● **TEKSTFRAGMENT**:
Bij
aanvang van de persconferentie heeft Henk Groenen eerst
wat huishoudelijke mededelingen alvorens hij het woord aan
Ton van de Ven geeft. De tekst van Ton is hieronder
integraal weergegeven.
Het zal ons altijd wel blijven
verrassen hoe snel ons heden, de dag van vandaag, in de
goede oude tijd verandert. Het uur lijkt lang, het jaar is
kort. Een halve eeuw Efteling-geschiedenis ligt achter
ons, en met veel enthousiasme maken wij ons op voor het
vervolg. Hoe, dat zal vandaag wel weer duidelijk worden.
Voorlopig mag u de pennen rustig laten waar ze zijn, en
graag wil ik dan even met u omzien naar het rijke en
dierbare verleden van de Efteling.
De goede oude tijd gaan verheerlijken, is een zeker teken
dat men er zelf toe gaat behoren. Het is ongetwijfeld de
reden dat men mij hier gevraagd heeft iets over te
vertellen.
De
geschiedenis van de Efteling is vooral de geschiedenis van
haar mensen. Mensen die een avontuur aangingen met een
open einde, zonder duidelijk te zien ‘waarheen’, maar wel
met een grote emotionele betrokkenheid.
Oud-burgemeester Rein van der Heijden, fotograaf en
cineast Peter Reijnders en de befaamde romantiserend
illustrator Anton Pieck, hadden zeker wel een spijkerhard
vertrouwen dat het Sprookjesbos met speeltuin een
toeristenstroom naar Kaatsheuvel in gang zou zetten, maar
schatten daarbij in dat na een periode van zeven of achter
jaren, het nieuwe wel er vanaf moest zijn. Er zouden dan
andere wegen gezocht moeten worden, om de toerist voor
Kaatsheuvel te winnen. Hun niet breed uitgedragen zorgen
bleken ongegrond. Het succes overrompelde niet alleen hen,
maar iedere pionier die in de onzekerheid van toen, er een
nieuwe werkgelegenheid vond.
De tanende schoen- en lederindustrie, die de kurk was
waarop de lokale economie dreef, bood weinig perspectief,
en ook bij menig kleine zandboer was het absoluut geen
vetpot. De verkoop van hun bedrijfjes of delen van de
landbouwgrond aan de stichting “Natuurpark de Efteling”
was voor velen een uitkomst, temeer daar vaak aan
gekoppeld was, de tewerkstelling van één of meer
kostwinnaars in het Efteling-avontuur. En zo togen ze toen
met hun eigen paardjes, karren en spaden, dagelijks naar
hun nieuwe maar toch zo vertrouwde werkplek, om samen met
schoenmakers en leerlooiers onder regie van een
landschapsarchitect de contouren van een sprookjesland uit
te spitten. Voorzieningen zoals gereedschap voor het
personeel waren er niet of nauwelijks in die tijd. Er werd
een flinke wissel getrokken op de zelfredzaamheid van de
pioniers, die met eigen middelen en tegen een bescheiden
vergoeding in dat gemis moesten voorzien.
Het bouwen van sprookjes was een geheel nieuwe tak van
sport, die nog geleerd moest worden. Niet alleen door de
ingehuurde metselaars en timmerlieden, die zich afvroegen
waarom ze überhaupt een vak hadden geleerd, maar evenzeer
voor de gelegenheidsbouwmeesters, Anton Pieck en Peter
Reijnders.

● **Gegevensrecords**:

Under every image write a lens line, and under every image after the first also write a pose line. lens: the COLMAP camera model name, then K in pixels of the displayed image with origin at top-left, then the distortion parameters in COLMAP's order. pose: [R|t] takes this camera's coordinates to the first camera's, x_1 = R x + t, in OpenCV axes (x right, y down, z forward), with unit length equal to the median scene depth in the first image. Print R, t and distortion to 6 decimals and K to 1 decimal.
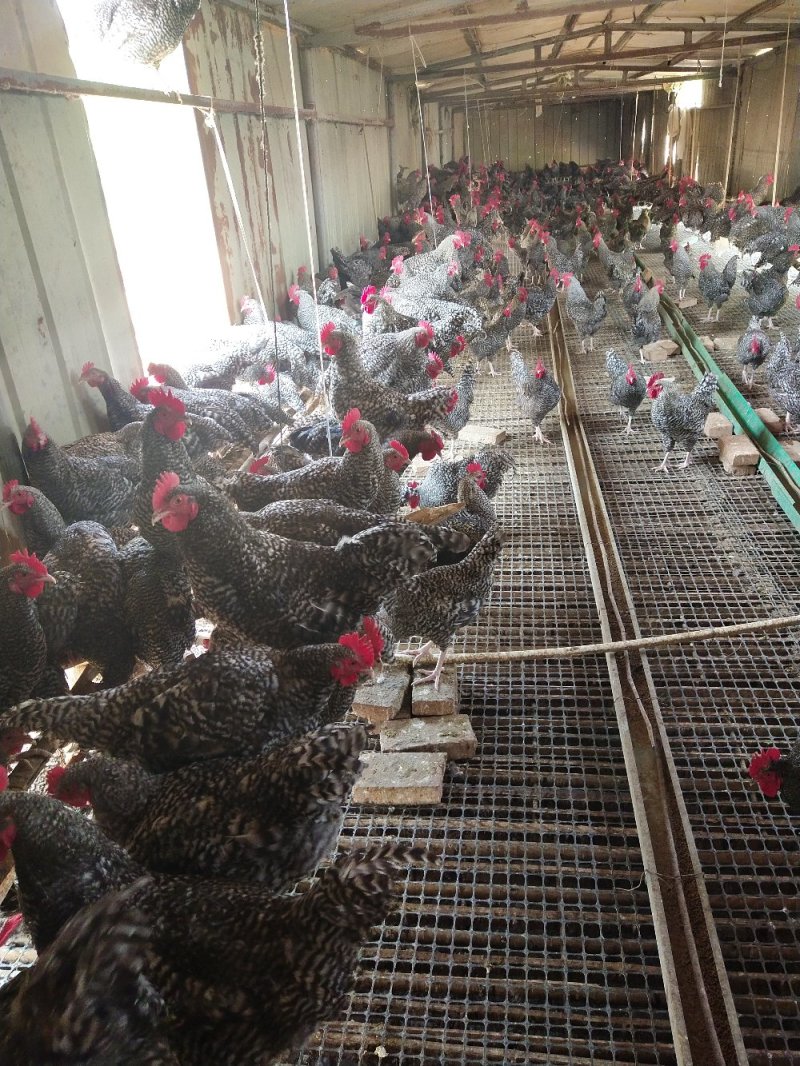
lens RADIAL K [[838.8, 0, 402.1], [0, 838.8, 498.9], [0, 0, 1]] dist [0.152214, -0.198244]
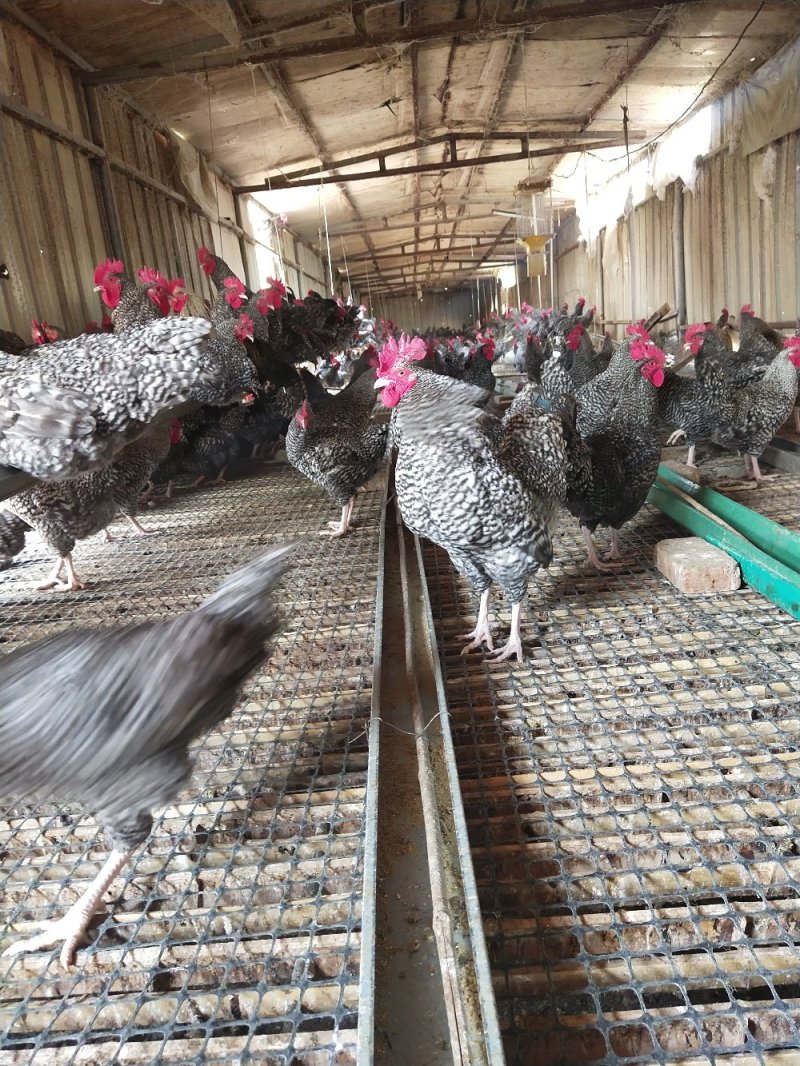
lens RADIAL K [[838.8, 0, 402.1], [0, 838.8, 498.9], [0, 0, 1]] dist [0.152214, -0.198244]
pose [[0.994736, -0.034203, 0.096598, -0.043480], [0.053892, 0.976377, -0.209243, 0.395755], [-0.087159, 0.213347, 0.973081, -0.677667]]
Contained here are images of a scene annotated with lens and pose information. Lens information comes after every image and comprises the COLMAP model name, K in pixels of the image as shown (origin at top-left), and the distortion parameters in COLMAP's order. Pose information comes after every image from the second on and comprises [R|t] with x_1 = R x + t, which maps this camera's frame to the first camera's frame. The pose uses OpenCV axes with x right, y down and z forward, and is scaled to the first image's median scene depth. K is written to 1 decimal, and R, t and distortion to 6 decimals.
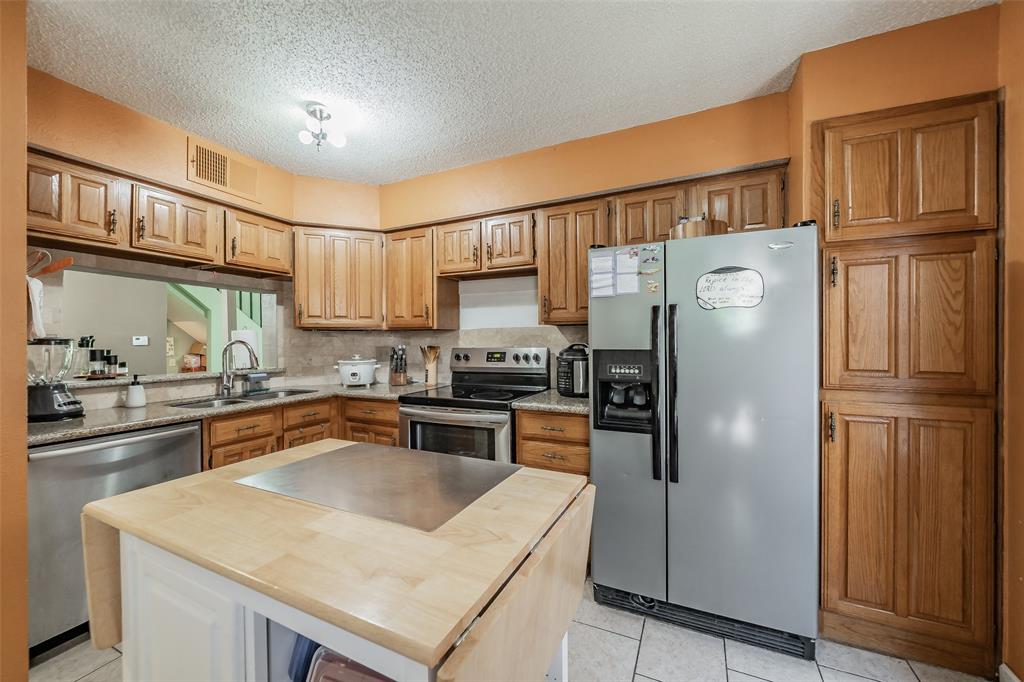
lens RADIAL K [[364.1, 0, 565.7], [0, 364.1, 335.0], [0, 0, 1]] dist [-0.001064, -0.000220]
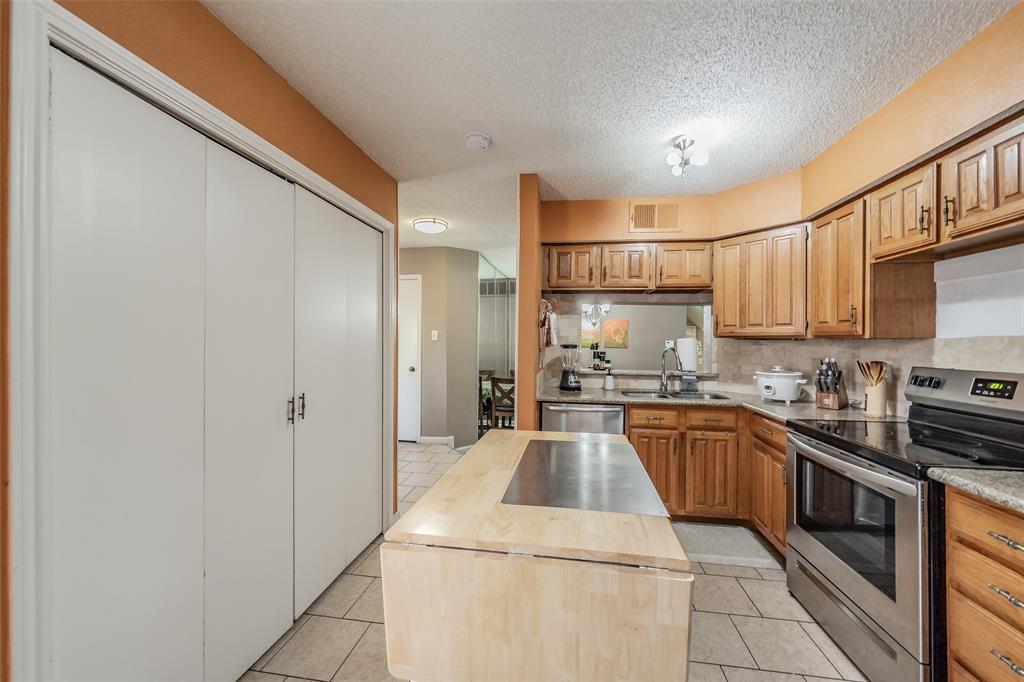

● **OPDRACHTEN**:
A. Herhaal woordelijk alles uit het fragment over de Efteling, vanaf "Het zal ons" tot en met "weer duidelijk worden.".
B. Welke industrie was volgens het fragment over de Efteling de kurk waarop de lokale economie dreef?

● **ANTWOORDEN**:
A.
Het zal ons altijd wel blijven
verrassen hoe snel ons heden, de dag van vandaag, in de
goede oude tijd verandert. Het uur lijkt lang, het jaar is
kort. Een halve eeuw Efteling-geschiedenis ligt achter
ons, en met veel enthousiasme maken wij ons op voor het
vervolg. Hoe, dat zal vandaag wel weer duidelijk worden.

B. De tanende schoen- en lederindustrie.